The aged came to console her, but went back to their dwellings feeling that she was as well instructed in the wisdom of heaven as the oldest servant among them. The young and happy came to mingle tears of sympathy with her, but returned to dwell upon her words as upon communications from the spirit-land, rather than from a creature like themselves. Her words found a way to the soul of the most thoughtless, fixing their minds upon heaven, and revealing the unseen glories of a better home, and the beauty of Christian faith in an earthly one.
She was a Christian mother. When she put on Christ, she was "a new creature" She believed her first grief was almost a murmuring against heaven. Surely we know she bore an equal love for all her children, but when her last one died, she loved God and her Saviour more, believing fully that God would not do her wrong,—that he only sought the good of his creatures in his dispensations,—that although they seemed grievous and inscrutable to them, he saw the end from the beginning, and chastized whom he loved.
THE MOTHERLESS CHILD.
BY MRS. M.H. ADAMS.
To become a childless mother is indeed one of the most severe afflictions which woman can be called to endure; yet it may be, it is often met with noble, Christian fortitude, with Christian humility and resignation, that soothe the acute pains of the mother's heart, and carry her thoughts away from earth and above its sorrows; so that we feel that she can and has found a balm, and has still left her consolation and happiness. But when we see a little child, whose mother God has taken, as fully realizing its bereavement, its loneliness, its absolute misfortune, as a child can do, we feel that to be a motherless child in this unchristian world, is indeed an affliction for which there seldom appears a balm; though we doubt not our Father hath the balm for this as for every other wound.

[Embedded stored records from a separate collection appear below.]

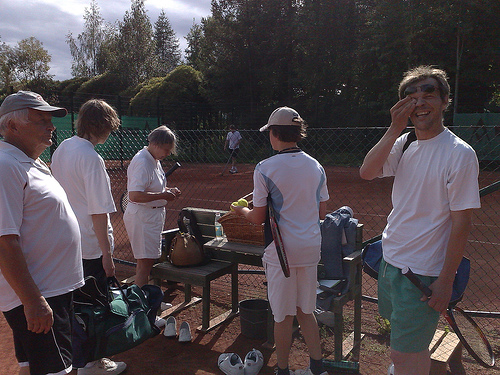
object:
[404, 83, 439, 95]
sunglasses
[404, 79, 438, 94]
forehead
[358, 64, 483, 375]
man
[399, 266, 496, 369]
racket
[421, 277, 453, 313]
hand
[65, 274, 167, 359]
bag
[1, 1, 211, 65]
skies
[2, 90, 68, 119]
cap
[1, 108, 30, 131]
hair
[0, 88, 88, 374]
man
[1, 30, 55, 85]
trees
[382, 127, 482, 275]
shirt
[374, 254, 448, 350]
shorts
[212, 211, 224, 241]
bottle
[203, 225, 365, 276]
table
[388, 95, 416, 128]
hand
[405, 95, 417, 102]
eye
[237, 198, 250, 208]
balls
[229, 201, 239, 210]
balls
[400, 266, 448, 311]
handle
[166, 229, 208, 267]
bag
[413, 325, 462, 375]
bench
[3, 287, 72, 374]
shorts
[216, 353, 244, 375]
shoes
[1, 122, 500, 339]
fence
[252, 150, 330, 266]
shirt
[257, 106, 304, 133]
hat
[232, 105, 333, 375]
man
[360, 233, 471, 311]
bag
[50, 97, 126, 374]
man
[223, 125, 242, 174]
man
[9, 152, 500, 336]
court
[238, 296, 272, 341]
bucket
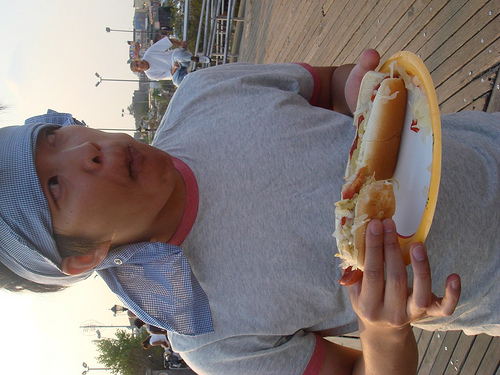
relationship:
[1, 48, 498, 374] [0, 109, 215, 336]
boy has a bandana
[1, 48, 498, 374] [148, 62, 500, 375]
boy has a shirt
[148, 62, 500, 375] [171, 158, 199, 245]
shirt has a pink collar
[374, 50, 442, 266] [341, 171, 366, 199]
plate has hot dog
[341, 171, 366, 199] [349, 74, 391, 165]
hot dog have ketchup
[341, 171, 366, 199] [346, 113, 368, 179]
hot dog have mustard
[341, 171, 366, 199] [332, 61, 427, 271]
hot dog have onion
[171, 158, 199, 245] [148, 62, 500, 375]
pink collar on shirt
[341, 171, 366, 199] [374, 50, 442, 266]
hot dog are on plate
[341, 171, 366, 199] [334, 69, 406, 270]
hot dog have buns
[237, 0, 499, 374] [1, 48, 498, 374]
deck behind boy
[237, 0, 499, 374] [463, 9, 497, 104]
deck has nails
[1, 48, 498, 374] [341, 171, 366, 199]
boy holding hot dog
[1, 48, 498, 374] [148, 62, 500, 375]
boy wearing shirt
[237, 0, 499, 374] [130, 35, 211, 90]
deck below man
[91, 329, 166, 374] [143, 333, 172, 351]
tree behind a woman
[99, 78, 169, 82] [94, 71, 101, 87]
pole has lights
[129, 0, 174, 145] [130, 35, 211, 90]
buildings are behind man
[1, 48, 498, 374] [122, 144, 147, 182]
boy has a mouth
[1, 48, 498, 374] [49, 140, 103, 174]
boy has a nose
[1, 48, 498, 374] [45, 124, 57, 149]
boy has an eye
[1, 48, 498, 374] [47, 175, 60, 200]
boy has an eye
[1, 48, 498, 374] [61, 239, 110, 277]
boy has an ear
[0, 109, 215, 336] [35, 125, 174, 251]
bandana on h head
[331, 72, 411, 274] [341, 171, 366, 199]
buns for hot dog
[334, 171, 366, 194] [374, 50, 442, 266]
hot dog on a plate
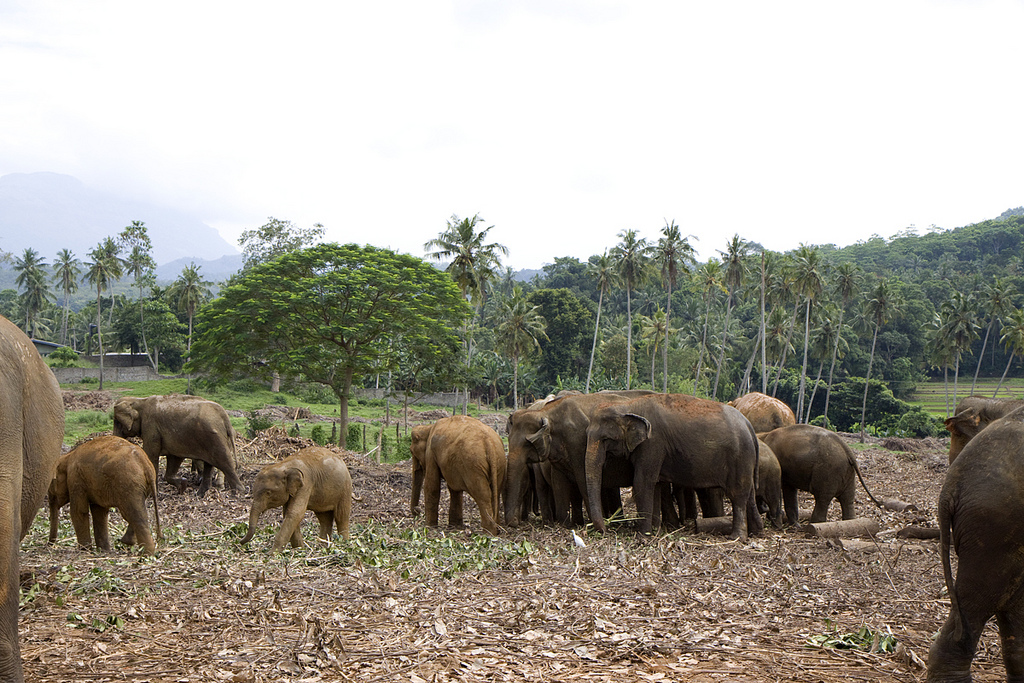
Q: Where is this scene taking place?
A: Wildlife park.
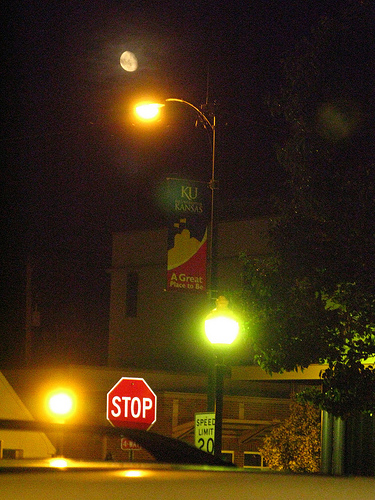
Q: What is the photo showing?
A: It is showing a city.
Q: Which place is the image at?
A: It is at the city.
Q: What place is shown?
A: It is a city.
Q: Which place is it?
A: It is a city.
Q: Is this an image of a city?
A: Yes, it is showing a city.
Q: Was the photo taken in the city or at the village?
A: It was taken at the city.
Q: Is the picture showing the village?
A: No, the picture is showing the city.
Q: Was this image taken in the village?
A: No, the picture was taken in the city.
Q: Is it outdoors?
A: Yes, it is outdoors.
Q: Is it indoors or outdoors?
A: It is outdoors.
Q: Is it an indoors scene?
A: No, it is outdoors.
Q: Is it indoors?
A: No, it is outdoors.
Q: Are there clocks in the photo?
A: No, there are no clocks.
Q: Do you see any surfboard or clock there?
A: No, there are no clocks or surfboards.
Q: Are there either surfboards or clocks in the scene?
A: No, there are no clocks or surfboards.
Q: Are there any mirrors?
A: No, there are no mirrors.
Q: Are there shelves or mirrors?
A: No, there are no mirrors or shelves.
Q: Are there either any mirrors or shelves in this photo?
A: No, there are no mirrors or shelves.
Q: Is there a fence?
A: No, there are no fences.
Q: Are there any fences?
A: No, there are no fences.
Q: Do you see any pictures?
A: No, there are no pictures.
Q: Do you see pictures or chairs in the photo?
A: No, there are no pictures or chairs.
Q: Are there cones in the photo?
A: No, there are no cones.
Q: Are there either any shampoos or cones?
A: No, there are no cones or shampoos.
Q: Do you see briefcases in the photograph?
A: No, there are no briefcases.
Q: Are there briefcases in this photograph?
A: No, there are no briefcases.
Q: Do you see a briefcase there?
A: No, there are no briefcases.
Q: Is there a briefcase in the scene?
A: No, there are no briefcases.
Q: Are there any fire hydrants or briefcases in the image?
A: No, there are no briefcases or fire hydrants.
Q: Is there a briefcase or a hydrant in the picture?
A: No, there are no briefcases or fire hydrants.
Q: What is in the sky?
A: The moon is in the sky.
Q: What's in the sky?
A: The moon is in the sky.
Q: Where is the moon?
A: The moon is in the sky.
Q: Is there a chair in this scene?
A: No, there are no chairs.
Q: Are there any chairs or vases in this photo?
A: No, there are no chairs or vases.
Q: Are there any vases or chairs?
A: No, there are no chairs or vases.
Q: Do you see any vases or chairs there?
A: No, there are no chairs or vases.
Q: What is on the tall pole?
A: The poster is on the pole.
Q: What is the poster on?
A: The poster is on the pole.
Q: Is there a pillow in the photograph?
A: No, there are no pillows.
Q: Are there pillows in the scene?
A: No, there are no pillows.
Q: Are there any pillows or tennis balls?
A: No, there are no pillows or tennis balls.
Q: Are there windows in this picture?
A: Yes, there is a window.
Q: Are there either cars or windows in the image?
A: Yes, there is a window.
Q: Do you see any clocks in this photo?
A: No, there are no clocks.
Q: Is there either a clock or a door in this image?
A: No, there are no clocks or doors.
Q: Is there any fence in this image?
A: No, there are no fences.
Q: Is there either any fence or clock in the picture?
A: No, there are no fences or clocks.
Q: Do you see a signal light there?
A: No, there are no traffic lights.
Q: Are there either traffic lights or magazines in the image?
A: No, there are no traffic lights or magazines.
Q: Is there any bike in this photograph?
A: No, there are no bikes.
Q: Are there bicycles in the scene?
A: No, there are no bicycles.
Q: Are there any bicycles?
A: No, there are no bicycles.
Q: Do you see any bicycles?
A: No, there are no bicycles.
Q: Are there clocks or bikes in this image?
A: No, there are no bikes or clocks.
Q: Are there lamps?
A: Yes, there is a lamp.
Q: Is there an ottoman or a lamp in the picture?
A: Yes, there is a lamp.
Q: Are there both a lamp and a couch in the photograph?
A: No, there is a lamp but no couches.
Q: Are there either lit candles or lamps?
A: Yes, there is a lit lamp.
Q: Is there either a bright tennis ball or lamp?
A: Yes, there is a bright lamp.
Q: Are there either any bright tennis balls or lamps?
A: Yes, there is a bright lamp.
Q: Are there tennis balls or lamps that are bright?
A: Yes, the lamp is bright.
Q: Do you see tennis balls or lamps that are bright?
A: Yes, the lamp is bright.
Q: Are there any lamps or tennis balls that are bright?
A: Yes, the lamp is bright.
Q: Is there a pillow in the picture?
A: No, there are no pillows.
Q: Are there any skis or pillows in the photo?
A: No, there are no pillows or skis.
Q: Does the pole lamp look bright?
A: Yes, the lamp is bright.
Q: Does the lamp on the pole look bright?
A: Yes, the lamp is bright.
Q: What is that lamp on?
A: The lamp is on the pole.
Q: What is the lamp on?
A: The lamp is on the pole.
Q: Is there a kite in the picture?
A: No, there are no kites.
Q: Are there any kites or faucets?
A: No, there are no kites or faucets.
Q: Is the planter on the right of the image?
A: Yes, the planter is on the right of the image.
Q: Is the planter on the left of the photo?
A: No, the planter is on the right of the image.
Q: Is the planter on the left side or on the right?
A: The planter is on the right of the image.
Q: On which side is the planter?
A: The planter is on the right of the image.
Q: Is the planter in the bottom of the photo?
A: Yes, the planter is in the bottom of the image.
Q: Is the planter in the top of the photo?
A: No, the planter is in the bottom of the image.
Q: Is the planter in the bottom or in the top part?
A: The planter is in the bottom of the image.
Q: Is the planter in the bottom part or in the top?
A: The planter is in the bottom of the image.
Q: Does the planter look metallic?
A: Yes, the planter is metallic.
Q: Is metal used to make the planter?
A: Yes, the planter is made of metal.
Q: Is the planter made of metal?
A: Yes, the planter is made of metal.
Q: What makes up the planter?
A: The planter is made of metal.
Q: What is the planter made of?
A: The planter is made of metal.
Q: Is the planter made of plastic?
A: No, the planter is made of metal.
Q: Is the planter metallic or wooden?
A: The planter is metallic.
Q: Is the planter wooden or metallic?
A: The planter is metallic.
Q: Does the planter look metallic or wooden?
A: The planter is metallic.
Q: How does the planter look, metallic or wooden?
A: The planter is metallic.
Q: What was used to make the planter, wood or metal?
A: The planter is made of metal.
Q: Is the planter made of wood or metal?
A: The planter is made of metal.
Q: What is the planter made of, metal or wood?
A: The planter is made of metal.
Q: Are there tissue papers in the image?
A: No, there are no tissue papers.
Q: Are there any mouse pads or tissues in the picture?
A: No, there are no tissues or mouse pads.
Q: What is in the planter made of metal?
A: The plant is in the planter.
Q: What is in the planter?
A: The plant is in the planter.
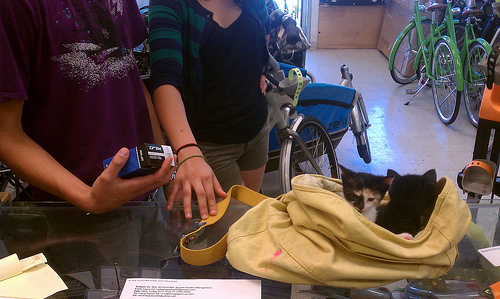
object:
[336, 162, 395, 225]
kitten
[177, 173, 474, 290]
backpack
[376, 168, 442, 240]
kitten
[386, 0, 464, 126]
bicycle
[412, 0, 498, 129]
bicycle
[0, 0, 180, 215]
person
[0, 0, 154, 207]
shirt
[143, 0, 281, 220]
person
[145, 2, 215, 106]
sweater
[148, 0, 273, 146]
shirt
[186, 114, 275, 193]
shorts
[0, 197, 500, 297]
counter top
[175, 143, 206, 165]
wrist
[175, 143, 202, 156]
elastic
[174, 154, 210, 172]
bracelet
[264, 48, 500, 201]
floor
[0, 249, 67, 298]
paper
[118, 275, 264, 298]
paper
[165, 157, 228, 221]
hand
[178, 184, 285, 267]
handle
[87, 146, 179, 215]
hand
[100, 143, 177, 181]
box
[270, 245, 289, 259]
smudge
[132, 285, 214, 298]
writing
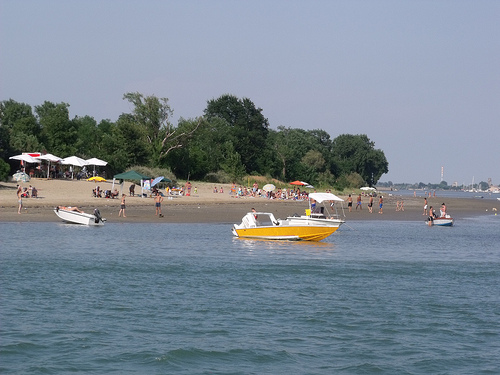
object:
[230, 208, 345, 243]
motor boat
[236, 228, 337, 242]
hull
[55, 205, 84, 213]
woman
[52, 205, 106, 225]
white boat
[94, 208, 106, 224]
black outboard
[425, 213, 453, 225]
motor boat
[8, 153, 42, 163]
umbrellas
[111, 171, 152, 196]
canopy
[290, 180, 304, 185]
umbrella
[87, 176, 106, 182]
umbrella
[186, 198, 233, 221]
sand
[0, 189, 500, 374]
water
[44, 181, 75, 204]
sand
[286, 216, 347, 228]
white boat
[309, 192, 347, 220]
sunshade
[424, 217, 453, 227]
boat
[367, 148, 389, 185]
trees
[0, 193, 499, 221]
beach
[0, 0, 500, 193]
sky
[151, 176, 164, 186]
umbrella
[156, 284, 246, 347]
waves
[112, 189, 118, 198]
people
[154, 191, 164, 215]
man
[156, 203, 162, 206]
blue trunks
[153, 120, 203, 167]
tree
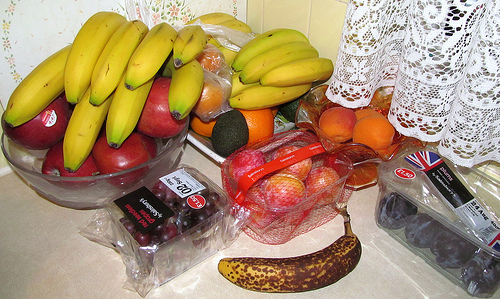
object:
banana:
[218, 205, 363, 293]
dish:
[186, 111, 295, 165]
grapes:
[123, 221, 137, 234]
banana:
[265, 58, 333, 86]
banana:
[63, 11, 127, 105]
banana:
[2, 44, 72, 128]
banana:
[63, 84, 115, 172]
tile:
[243, 0, 310, 41]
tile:
[307, 0, 349, 45]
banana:
[239, 41, 320, 85]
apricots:
[352, 115, 395, 150]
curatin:
[324, 0, 499, 168]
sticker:
[41, 110, 57, 128]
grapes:
[135, 230, 152, 246]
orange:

A young man sat by the corpse of his faithful wife, the mother of all his little babes. One child was gazing silently and inquiringly at her father, as he held his head weeping and groaning in anguish of spirit. A tender infant of a few weeks lay asleep in the cradle at his side. The young man's mother entered the room, and with tenderness of tone and manner, endeavored to calm his grief; with words of gospel love and faith to comfort him.
"Abby has been to you a kind, faithful and devoted wife, David; an agreeable companion and constant friend. Before God she was a humble child, and before the world a worthy disciple of Christ. You doubtless feel all this, and more. Few can speak evil of her, and very many will sincerely mourn her early death, and sympathize with you in this dreadful hour. But remember, David, you have, before this, professed trust and belief in the promises and love of God. Now is the time to make manifest your Christian faith, your hope in God, your belief in the gospel. Try not to be utterly disconsolate in your loneliness. God is very near to us, although this heavy cloud of sorrow lies between him and us."
They were interrupted by the entrance of the oldest child of the departed one, a sensitive, intelligent boy of six or seven years. Tears were in his eyes as he opened the door, and fell fast into the lap of his father as he tried to speak to him.